YOUR TASKS
(a) According to the Balangiga article, why was returning the bells not solely Clinton's decision?
(b) Pick up the Balangiga article after its final sentence and keep it going.
═══ DOCUMENT
Philippine President Fidel V. Ramos asked then US President Bill Clinton for the bells’ return during the latter’s state visit to the Philippines. But the decision wasn't solely up to Clinton.

A law in the United States prohibited war relics and memorials from being returned to foreign countries. In the bells’ case, the US Air Force had the legal rights.

That did not stop Clinton, however. In 1994, he gave a verbal promise to return the bells. Opposition in Washington soon followed. The law was never amended. The offer never came to fruition.

In the 2000s, efforts from various Filipino, American and Filipino-American advocates in the United States continued. Yet several groups composed of American war veterans did not relent.

Since the original bells of Balangiga were taken, a new belfry was built at the southwest side of the church, one that is taller and more prominent.

Over the last few decades, it has housed the bells that have served as temporary replacements.

But for many in Balangiga, the newer ones just do not sound right.

This is strange considering that after 117 years, no living resident has ever heard the original toll. It has only occupied a dimly lit corner of their imagination.

Professor Rolando Borrinaga walks in front of the empty belfry of the San Lorenzo De Martir Parish Church, the spot where the historic Balangiga bells were once located. Gigie Cruz, ABS-CBN News

Borrinaga, for his part, says he has learned how to temper expectations over the years.

“I have been through past failures so I became a bit guarded. Nasanay ako na mabigo.”

(I’ve grown accustomed to disappointments.)

What happened in Balangiga, however, is a reminder for Borrinaga that one’s spirit shouldn’t be deterred by limitations. Even if the odds were stacked against them, those who fought in Balangiga were able to overcome.

Borrinaga laments that the nation tends to commemorate failures in history and often forgets its triumphs.

“We have been so used to remembering ’yung mga talo – the fall of Bataan, the fall of Corregidor. We have the victory of Balangiga pero medyo apologetic tayo doon. Na parang ‘sorry, mag-celebrate kami kasi nanalo kami.’ Defensive tayo. We should change that. Kailangan mag-celebrate kasi nanalo tayo.”

(We have been so used to remember the losses – the fall of Bataan, the fall of Corregidor. We have the victory of Balangiga but we are slightly apologetic about it. Like ‘sorry, we’ll celebrate because we won.’ We are defensive. We should change that. We need to celebrate exactly because we won.)

The name of Casiana Nacionales written on the Balangiga Encounter marker at the municipal town plaza in this photo taken on December 7, 2018. Gigie Cruz, ABS-CBN News

There’s a list of 113 names etched in a marble panel on the left side of the monument in the town plaza. All of them belong to locals who fought against Americans in the Balangiga encounter: Pedro. Tomas. Artemio. Marcelo. Marciano.

All men. Except for one: Casiana Nacionales.

Little is known about her. Not on record. Not on many accounts of survivors from the encounter. There are no surviving photographs of her. She’s not even included in the monument built for the town’s heroes.

History has seemingly buried her story, making it difficult for anyone to piece together how her narrative weaves into the conflict.
══════
═══ RAW RECORDS
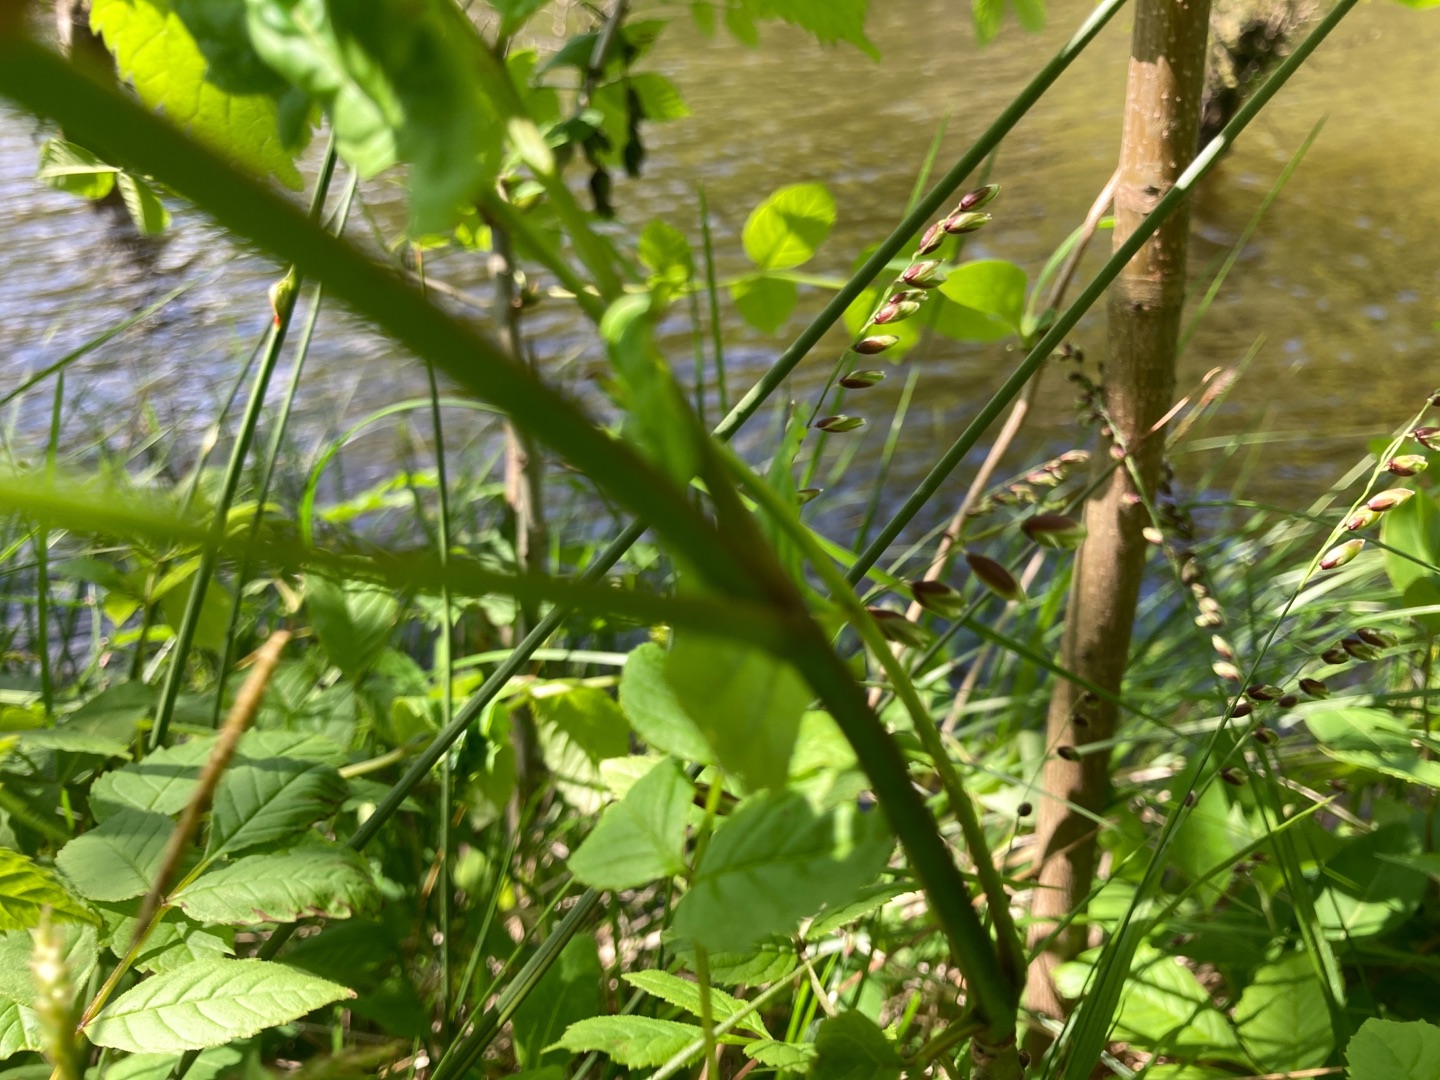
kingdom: Plantae
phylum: Tracheophyta
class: Liliopsida
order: Poales
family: Poaceae
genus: Melica
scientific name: Melica nutans
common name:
══════
EXPECTED ANSWERS
(a) A US law prohibited war relics and memorials from being returned to foreign countries. In the case of the bells, the legal rights belonged to the US Air Force.

(b)
Yet the tales of Casiana in Balangiga are abundant. Ask any resident and they’d give you a detailed account of her supposed participation during the encounter.

In Balangiga, Casiana goes by many names. A research paper written by former University of the Philippines-Tacloban Assistant Professor Glenda Bonifacio reveals that her full name was Juliana Susana Salazar Nacionales based on land title records. A local written account, meanwhile, referred to her as “Geronima” – supposedly her nom de guerre among revolutionaries.

In her father’s stories, Fe would come to know her through her nickname “Apoy Sana”.

Photo of Apolonio Cote Campanero, grandnephew of Casiana Nacionales. Courtesy of Fe Campanero.

Esperanza Campanero Carilla, 85, shares stories of her grandaunt Casiana Nacionales during an interview on December 8, 2018. Gigie Cruz, ABS-CBN News

Fe’s father grew up in the house of Apoy Sana. Along with his siblings, they would gather around the elderly woman dressed in her church garb. They would listen to her stories about what happened in the encounter.

Apoy Sana would always finish these stories with a teaser. She wanted a reason for the children to return to her house the next day. The children often did. For Fe’s father though, it became mandatory. He would spend the night at the house, falling asleep as Apoy Sana told him tales of the battle.

Fe would come to know Apoy Sana through the stories her father told her.

Apoy Sana was a prayer leader in the community when the Americans arrived. Like everyone else in town, she was friendly to the visitors. But that changed when her brother, Eugenio “Gono” Nacionales, was among those arrested and forced to work in the camps.

Apoy Sana would be privy to the meetings prior to the attack on September 28.

According to Borrinaga, Apoy Sana played an instrumental role. At a time when no one gave a second look at women, Apoy Sana also smuggled in weapons to the prisoners.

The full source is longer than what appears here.